Notre camarade Simone Wapler de La Chronique Agora a signé récemment quelques papiers passionnants et remarquables sur l’or, la Chine, et les États-Unis.
Avant de revenir sur ce que Simone – dont j’apprécie particulièrement le travail – essaie de nous expliquer, je souhaitais rapidement reprendre les éléments qui justement m’amènent à croire que ce que Simone évoque comme une conclusion évidente va bien se produire. Pour cela, il faut bien comprendre d’où nous partons.

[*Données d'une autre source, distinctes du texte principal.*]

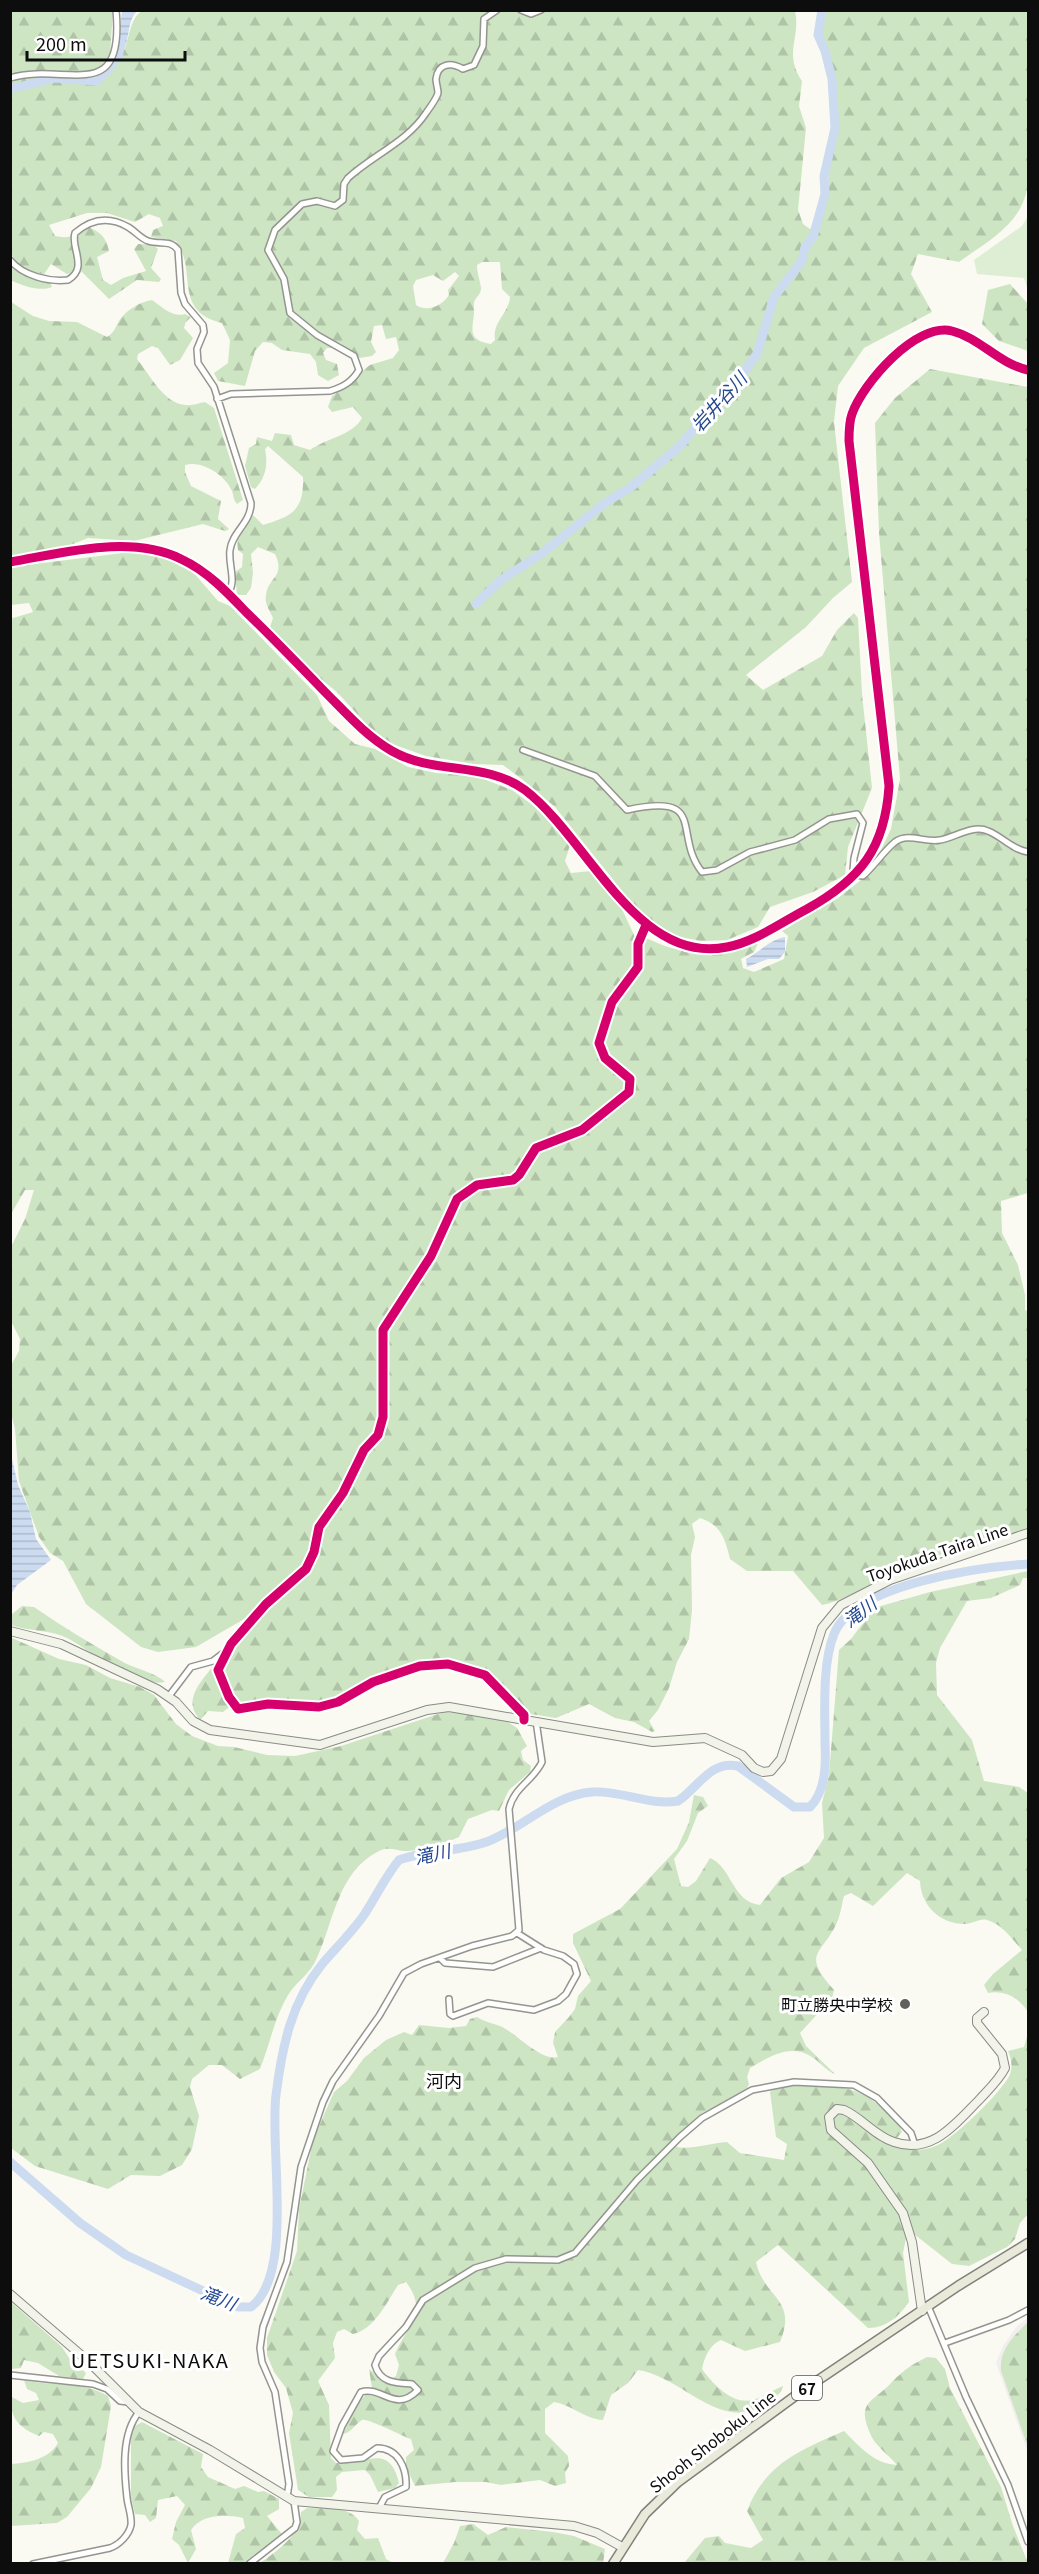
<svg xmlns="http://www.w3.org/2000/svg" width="1039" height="2574" font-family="Georgia,'Noto Sans JP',serif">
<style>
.industrial{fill:#f2edee}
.forest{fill:url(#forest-firs);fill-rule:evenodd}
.park{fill:#deeed4}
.water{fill:url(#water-rules)}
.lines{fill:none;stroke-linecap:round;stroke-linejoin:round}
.river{stroke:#ccdbf0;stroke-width:9}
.street-casing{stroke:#949490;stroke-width:8}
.secondary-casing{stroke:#8a8a87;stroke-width:10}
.primary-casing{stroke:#81817d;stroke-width:11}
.street{stroke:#fefefd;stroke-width:5}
.secondary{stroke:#f2f4ea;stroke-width:8}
.primary{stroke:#eaeada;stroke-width:8}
.cycleway-casing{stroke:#fff;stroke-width:13}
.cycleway{stroke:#d6006c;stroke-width:9}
.poi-dot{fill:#60605d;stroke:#fff;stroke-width:2}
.labels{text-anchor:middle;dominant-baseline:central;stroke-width:6;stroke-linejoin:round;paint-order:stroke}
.shield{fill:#fff;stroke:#565656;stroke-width:1.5}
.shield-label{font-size:15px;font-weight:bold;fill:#0d0d0d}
.street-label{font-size:16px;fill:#0d0d0d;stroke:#fff}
.poi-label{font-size:16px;fill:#0d0d0d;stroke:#fff;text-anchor:end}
.water-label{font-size:18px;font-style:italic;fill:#234891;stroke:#fff}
.neighbourhood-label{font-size:18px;fill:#0d0d0d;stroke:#fff}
.quarter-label{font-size:20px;letter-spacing:1.5px;fill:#0d0d0d;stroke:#fff}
</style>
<defs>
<pattern id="forest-firs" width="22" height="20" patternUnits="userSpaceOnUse" patternTransform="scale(1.5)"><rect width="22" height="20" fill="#cde5c3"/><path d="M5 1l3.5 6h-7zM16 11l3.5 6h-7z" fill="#afc3a6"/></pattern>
<pattern id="water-rules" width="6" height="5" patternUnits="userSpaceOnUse" patternTransform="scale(1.5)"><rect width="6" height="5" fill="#ccdbf0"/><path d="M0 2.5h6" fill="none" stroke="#aebbcd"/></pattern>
</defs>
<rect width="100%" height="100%" fill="#fafaf2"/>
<!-- industrial -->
<path class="industrial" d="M1028,2318V2453L996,2363L1003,2346L1017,2326Z"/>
<!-- forest -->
<path class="forest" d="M11,11H113L110,54L120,58C130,44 128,19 142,11H795C801,38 783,53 802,81L799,106L806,128L798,210L803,224L810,229L817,224L828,194L829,159L837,132V91L822,33L825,11H1028V181C1025,223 989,240 959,262L918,254L911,274L932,312L864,348L838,386L834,422L852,582L833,598L806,627L746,675L763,690L822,656L837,630L854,613L858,618L862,694L872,788L848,847L845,875L813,892L770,907L758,927L727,940L701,941L665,934L643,917L555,807L523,780L503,765L474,764L426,756L392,744L370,728L337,692L317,676L270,627L273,618C270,611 264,603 266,595C268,577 286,577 275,554L258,547L251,554L253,573L251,588L246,595H237L235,572L242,567L243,554L238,550L237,540L253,515L263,525C292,516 304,511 303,477L268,446L265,449C268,465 266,477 255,489L251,487L245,466L249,448L256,444L257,437L272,441L275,433L291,435L294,445L310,450C327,438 353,435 362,418L353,407L332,412L328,407L332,396L353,382L362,371L370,365L393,358L399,350L396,337L386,339L382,325L374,326L371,342L376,352L372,356L359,358L340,343L333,348H327L323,353L326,360L337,364L339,375L328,381L318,375L316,362L310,354L282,350L272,343L263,342L255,351L245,386L218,381L214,373L228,363L230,340L222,323C172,311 198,270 176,241L151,237L153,230L163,226L160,218L149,214L135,222L107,213H87L49,225L55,236C68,239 77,236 87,227C100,231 106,237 109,251L97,257L103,280L111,285L123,278L146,271L134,249L138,244L153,245L158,249L151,268L161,279L159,282L137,280L109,299L81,271L67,274L51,264L44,274C30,273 19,267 11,254ZM482,262H500L502,289L510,297C509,313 492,322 495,340L491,344C468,340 472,331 474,314C474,309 473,303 475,300C478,295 481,294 481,288C480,280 477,273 477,265ZM455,272L459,276L448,290L449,295C443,305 428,313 416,305L413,286L416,280L433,275L443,281Z
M10,267L23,275L50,282L52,287C40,292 22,286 11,280Z
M1010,284L1028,304V351L999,341L982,324L988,290Z
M152,300C162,307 173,318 185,314L191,317L185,323L184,328L193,338L180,360L170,365L158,348L152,346L138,354L137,359C150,375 164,404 186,405C192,406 199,403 205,402L214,408L243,500L237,504C233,499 234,497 232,491C225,475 202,460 185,465V472L191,486L221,501L218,519L229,529L225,531L203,524L134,541L88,538L60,549L11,556V302L33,316L49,321L77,322L107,337C114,333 115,328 119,321C126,310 140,302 152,300Z
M930,369L1028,387V1193L1001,1201L1002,1233L1018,1265L1025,1295V1310L1028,1311V1527C995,1543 958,1548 923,1560C891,1571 853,1599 822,1605L793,1571H747L730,1559C725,1538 721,1525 700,1518L692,1524L695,1537L691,1555L692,1610L689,1639L677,1662L669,1688L658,1710L649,1721L655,1731L652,1732L634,1722L615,1718L589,1704L556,1718L531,1714C521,1705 513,1693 503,1684C461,1646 407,1664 362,1684C347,1691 333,1704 316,1705C288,1707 247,1691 223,1712L208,1711L200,1720C195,1713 191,1708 193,1698C198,1676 236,1645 251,1627V1615L196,1647L158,1652L141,1647L86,1604L63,1561L50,1553L39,1537L19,1481L15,1429L11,1413L10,1367L19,1351L20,1339L11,1321V1247L25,1219L34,1190H25L11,1214L10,619L33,612L29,603L11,605V567L139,551L165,557L193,572L218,601L230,606L317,695L329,721L355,744L375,749L408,767L436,773L476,776L512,790L542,812L570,845L565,861L571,873L591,871L619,903L635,937C648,937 654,942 665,946C705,959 723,954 760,939L754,952L741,959L743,968L754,972L784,959L788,936L782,931L838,898L870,873L891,829L900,779L879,533L875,423L895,398Z
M1028,1571V1578H1023L1020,1585L991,1598L967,1601L940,1648L936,1663L937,1695L972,1740L984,1781L1019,1787L1028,1793V2012C1019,1997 1004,1990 988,1993L984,1985L993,1974L1022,1950C1012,1939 1002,1924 987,1920C980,1918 972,1924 965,1924C939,1924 921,1905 920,1881L907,1873L873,1906L851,1893L844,1896C842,1903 841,1912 838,1920C824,1955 799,1951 834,1990L832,1998L800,2033L806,2046L835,2074C826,2071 820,2062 812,2057C790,2043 769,2057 750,2068L747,2077L749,2084L746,2091L702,2113L673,2140L677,2147C689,2150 711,2143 727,2142L740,2153L784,2160L787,2144L776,2137L770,2092L773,2089C800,2080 844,2082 869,2098C881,2106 891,2117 900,2127L902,2132L896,2139L897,2147C912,2151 924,2151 938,2145C953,2139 1005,2089 1010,2074C1013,2066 1011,2058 1008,2051L1024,2047L1028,2033V2214L1020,2223L1015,2239L1007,2247L969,2266L952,2264L914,2234L906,2238L903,2253L909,2302C899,2316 887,2328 868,2328L778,2245L756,2262C764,2299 798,2298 780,2342L745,2351L721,2340C710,2344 704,2358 702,2369C712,2383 732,2405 752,2400C763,2397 773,2390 783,2386C781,2394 775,2397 768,2402C724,2437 682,2376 638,2370L628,2383L611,2395L603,2420C585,2419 572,2405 554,2402L545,2409V2433L568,2456L569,2466L565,2473L566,2483L555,2486L540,2480L501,2485L486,2482H455L415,2486L406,2467V2457L414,2450L411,2439C402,2436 366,2417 362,2420C355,2424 351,2433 343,2434L358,2403L372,2388L369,2369L386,2382L396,2376L399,2365L395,2354C408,2324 429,2313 406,2282L398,2285C387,2302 374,2330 353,2334L344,2329L337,2332L333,2343L335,2358L318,2381L329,2405L331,2458L336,2463C367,2465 389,2442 399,2483L395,2488L378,2492L370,2475L365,2470L342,2472L336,2477L337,2490L332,2497H309L298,2490L289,2433L293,2413L286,2388L274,2372L267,2355V2338L297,2251L299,2209L313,2140L334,2092L347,2081L364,2058L386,2040L404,2032L412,2035L419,2025L449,2028L466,2026L470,2019L477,2017C486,2023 495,2023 504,2028C519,2036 541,2061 558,2057L553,2043L555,2032L569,2017L575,2009L578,1996L591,1981L573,1943V1934L620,1909L677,1849L689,1822L694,1795L703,1797L708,1806L698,1813L687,1841L674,1859L681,1886L688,1887L696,1881L710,1858C732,1867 732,1902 760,1905L781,1878L809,1862L824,1838L822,1803L829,1775L839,1650L851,1639L874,1608L930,1592Z
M22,1606L34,1607C63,1627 93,1645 123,1662C134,1668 158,1674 165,1682C138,1688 92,1652 69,1639C50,1629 30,1632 11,1625V1615Z
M10,1637L59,1659L86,1665L110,1678L140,1687L154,1695L176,1724L192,1736L218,1746L234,1747L267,1755L295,1756L341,1746L444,1712L472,1713L508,1722L517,1728L527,1746L521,1751L523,1760L531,1766L530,1772L509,1790L499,1811L492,1810L468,1819L459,1837C442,1845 426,1850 406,1851C396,1851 389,1846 379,1851C337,1872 334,1922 316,1960C311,1972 298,1981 290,1992C275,2015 270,2044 260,2069L240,2079L222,2065H209L192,2079L190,2087L199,2116L192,2149L182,2165L160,2176L131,2175L108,2189L35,2166L11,2148Z
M11,2302L62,2347L71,2361L86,2373L83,2379L59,2376L38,2363L24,2360L21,2368L11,2369Z
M1028,2322V2447L1001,2371C999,2349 1014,2336 1028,2322Z
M927,2357L936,2358L945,2369L950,2388L1001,2487L1013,2526L1028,2563H684L705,2538L719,2536L725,2543L751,2548L763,2540L747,2511C765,2464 800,2450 844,2431C859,2446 874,2464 897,2465C889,2455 874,2445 870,2433C856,2402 873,2402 890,2384C904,2370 909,2366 927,2357Z
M24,2380C53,2387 81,2380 108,2396L111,2406L101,2467L91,2488L67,2517L57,2523L11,2526V2464C28,2463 49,2459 58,2443L53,2434L44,2432L39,2436C18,2427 11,2419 10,2396L23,2403L39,2400L36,2393L27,2389Z
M142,2422L203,2454L201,2467L208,2477L235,2489L244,2486L258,2492L264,2491L279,2499V2509L267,2516L282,2534L243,2563H228L236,2534L245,2528L243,2518C225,2514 202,2514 191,2530L196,2549L188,2563L179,2545L172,2539L176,2522L185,2505L177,2496L158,2500L156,2518L150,2522L145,2515L135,2514L131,2498V2437L133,2427Z
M307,2508C324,2509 349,2505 359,2521L357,2530L365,2539L378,2538L386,2559L393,2563H260C277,2551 301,2535 301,2512Z
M473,2524L488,2535L506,2527L553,2532L574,2536L605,2549L603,2564L443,2563L454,2543L460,2526Z"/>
<!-- park -->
<path class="park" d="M1028,216V291L1024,278L977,274L974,260L1022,226Z"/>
<!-- water -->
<path class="water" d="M122,11H137C126,22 131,41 121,54L117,51Z
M785,937V952L779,959H768L747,967L746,959C760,952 769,940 785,937Z
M10,1424L12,1459L18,1485L30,1512L36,1539L51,1560L17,1585L12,1593Z"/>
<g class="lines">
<!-- river -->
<path class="river" d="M10,89L55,78L97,81L118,58L121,42
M476,604L501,580L541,554L605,503L631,487L680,446L694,429L708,406L725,398L757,354L774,297L802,261L805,247L813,237L825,194L824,176L835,128L832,79L825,51L818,35L822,10
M10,2162L80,2223L126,2255L216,2297L238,2307H251C295,2274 269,2147 276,2095C282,2047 291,2002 323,1963C337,1947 352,1932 364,1915C376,1897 385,1877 399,1860C426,1850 460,1852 489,1841C524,1827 553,1795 592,1792C621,1790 649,1806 678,1801C698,1788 710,1760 738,1766L794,1807H810C826,1791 826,1764 825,1743C825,1712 822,1663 834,1634C854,1584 980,1567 1028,1564"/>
<defs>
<path id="street" d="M521,10L531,14L541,10
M10,78C66,61 125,108 116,10
M10,260C23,276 49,282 68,280C89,268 70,247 75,233C91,219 109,216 128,227C135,231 140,238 148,241C160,245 170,239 178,250L181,293L185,304L203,325L204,332L197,349L198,363L214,387L251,503C251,523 232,532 230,550C228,564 237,582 228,593
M217,399L231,394L330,391C343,387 352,382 359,370L354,356L317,335L290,313L284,279L268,250L275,230L302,204L317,201L335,206L343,200L344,184L348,178C373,155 407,142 426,113C430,107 436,100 438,93C438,88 436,84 436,79C438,63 451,62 463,69L474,65L483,46L484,19L497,10
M523,750L595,776L627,810C709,792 672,834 702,872L717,870L750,852L795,840L829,819L857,814L863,823L854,858L853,871L856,875L863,876C874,866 884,851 895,842C908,832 925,843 940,840C954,838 973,824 988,831C1003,837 1011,849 1028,852
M169,1696L191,1667L213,1661L226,1651
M524,1720V1715L485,1675L448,1664L420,1666L408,1670L373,1682L338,1702L319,1707L268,1704L238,1709L229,1697L218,1670L231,1644L266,1604L306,1569L314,1552L319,1527L343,1493L364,1450L378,1435L383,1417V1330L431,1256L457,1199L477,1185L513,1180L519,1175L536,1148L582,1130L629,1092L630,1079L605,1058L599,1043L612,1002L638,967V944L646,925
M440,1958L445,1963L493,1967L541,1948
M449,1999L450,2014L453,2016L488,2003L534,2010L558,2001L566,1994L577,1974L574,1964L563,1956L544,1950L517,1933
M928,2306L966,2397L1008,2485L1028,2542
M945,2343L1009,2320L1028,2310
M10,2375L93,2384L107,2389L120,2401L128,2402
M287,2497L289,2484L275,2392L262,2362L260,2348L263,2327L287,2262L301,2167L323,2102L333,2081L379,2016L404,1973L421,1964L472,1946L512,1936L519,1930L509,1809C514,1787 533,1781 542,1762L536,1721
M379,2508L385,2497L406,2487C407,2468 398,2448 377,2448L363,2458L341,2460L333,2451L342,2426L361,2392C381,2385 395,2414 418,2390L412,2384C396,2383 380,2383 375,2365L379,2356L406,2327L423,2300L475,2268L506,2259L558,2260L575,2253L637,2180L680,2137L702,2118L752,2090L794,2082L854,2085L877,2098L911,2133L915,2145
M33,2564L110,2548C119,2545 129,2535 131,2525C132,2516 128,2507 127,2498C124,2471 121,2434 139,2412
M249,2564L295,2528L297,2522L294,2501"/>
<path id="secondary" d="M10,562C64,553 130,534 181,559C207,571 227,592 246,612C273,638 299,665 325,692C346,713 366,736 392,751C433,775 486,761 525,790C588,838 637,966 727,947C755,942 782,922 807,909C861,879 885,848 889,786L849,441C849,431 849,422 852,414C863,383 916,322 952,331C980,338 999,364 1028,370
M10,1631L61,1644L157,1689L176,1702L193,1721L210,1730L320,1745L427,1710L449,1707L653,1742L705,1738L742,1755L754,1768L763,1772L771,1771L781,1759L822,1628L841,1605L890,1580L1028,1533
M10,2294L88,2361L139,2412L210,2450L294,2501L574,2526L597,2533L622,2547
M922,2311L912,2242L903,2213L868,2163L831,2130L829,2117L837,2109L844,2110C862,2118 875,2136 894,2142C932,2155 955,2124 979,2100C988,2090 999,2080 1005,2068L1002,2054L977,2023V2018L984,2012"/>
<path id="primary" d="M613,2564L645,2514L678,2482L802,2391L958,2286L1028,2243"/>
</defs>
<!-- street casing -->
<use href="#street" class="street-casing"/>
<!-- secondary casing -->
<use href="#secondary" class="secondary-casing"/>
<!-- primary casing -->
<use href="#primary" class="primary-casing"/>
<!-- street -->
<use href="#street" class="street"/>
<!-- secondary -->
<use href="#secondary" class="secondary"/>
<!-- primary -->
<use href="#primary" class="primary"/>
<defs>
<path id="cycleway" d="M10,562C64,553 130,534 181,559C207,571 227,592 246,612C273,638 299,665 325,692C346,713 366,736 392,751C433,775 486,761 525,790C588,838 637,966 727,947C755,942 782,922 807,909C861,879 885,848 889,786L849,441C849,431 849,422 852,414C863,383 916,322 952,331C980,338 999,364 1028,370
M524,1720V1715L485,1675L448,1664L420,1666L408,1670L373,1682L338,1702L319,1707L268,1704L238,1709L229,1697L218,1670L231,1644L266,1604L306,1569L314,1552L319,1527L343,1493L364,1450L378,1435L383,1417V1330L431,1256L457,1199L477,1185L513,1180L519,1175L536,1148L582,1130L629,1092L630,1079L605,1058L599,1043L612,1002L638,967V944L646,925"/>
</defs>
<!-- cycleway casing -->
<use href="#cycleway" class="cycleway-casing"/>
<!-- cycleway -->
<use href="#cycleway" class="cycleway"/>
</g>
<!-- markers -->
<circle class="poi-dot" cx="905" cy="2004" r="6"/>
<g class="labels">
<!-- shield labels -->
<rect class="shield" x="792" y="2376" width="30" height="24" rx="4.5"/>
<g class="shield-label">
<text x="807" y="2388">67</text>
</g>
<!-- street labels -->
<g class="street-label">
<text transform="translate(937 1552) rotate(-19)">Toyokuda Taira Line</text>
<text transform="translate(712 2441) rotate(-38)">Shooh Shoboku Line</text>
</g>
<!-- poi labels -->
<g class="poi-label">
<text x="893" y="2004">町立勝央中学校</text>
</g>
<!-- water labels -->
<g class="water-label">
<text transform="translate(718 401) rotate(-48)">岩井谷川</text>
<text transform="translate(859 1611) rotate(-37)">滝川</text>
<text transform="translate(432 1853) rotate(-12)">滝川</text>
<text transform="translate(219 2297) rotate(21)">滝川</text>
</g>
<!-- neighbourhood labels -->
<g class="neighbourhood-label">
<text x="444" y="2080">河内</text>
</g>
<!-- quarter labels -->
<g class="quarter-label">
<text x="150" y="2359">UETSUKI-NAKA</text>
</g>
</g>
<!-- border -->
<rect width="1039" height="2574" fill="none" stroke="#0d0d0d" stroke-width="24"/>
<!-- scale -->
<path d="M27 51v9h158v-9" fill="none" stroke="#0d0d0d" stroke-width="3"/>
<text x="36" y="51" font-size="18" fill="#0d0d0d" stroke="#ffffff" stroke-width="4.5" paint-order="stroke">200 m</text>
</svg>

Pour le commun des mortels, tout semble commencer par un coup de tonnerre en 2007 avec la découverte stupéfiante de la crise des "subprimes". Depuis, le monde entier enchaîne les déconvenues économiques. Mais ce qui est resté gravé comme la crise des subprimes est en réalité une crise qui trouve son origine presque 30 ans plus tôt. En 2007, ce sont des effets de seuil qui vont se manifester.
Acte 1 : les chocs pétroliers, 1975-1980 et la démassification. C’est à peu près à ce moment-là que les entreprises, dont les marges souffrent de l’augmentation du prix du pétrole et de l’énergie, vont se rendre compte que les progrès technologiques permettent de passer d’une économie de production de masse nécessitant une masse d’ouvrier à une économie de masse avec une masse d’ouvriers en moins. Si cette période marquera la fin des 30 glorieuses, c’est qu’en réalité, elle voit l’apparition d’un chômage structurel qui ne baissera plus jamais partout dans le monde.
C’est Guy Sorman, dans son ouvrage "La Solution libérale" de 1984, qui le premier proposera le terme de « démassification » pour illustrer ce mouvement désormais exponentiel du remplacement des hommes au sens large par des solutions techniques (de la robotique à l’informatique). Cette situation va logiquement peser sur le marché du travail et sur les salaires qui ne peuvent plus évoluer dans les mêmes conditions que précédemment.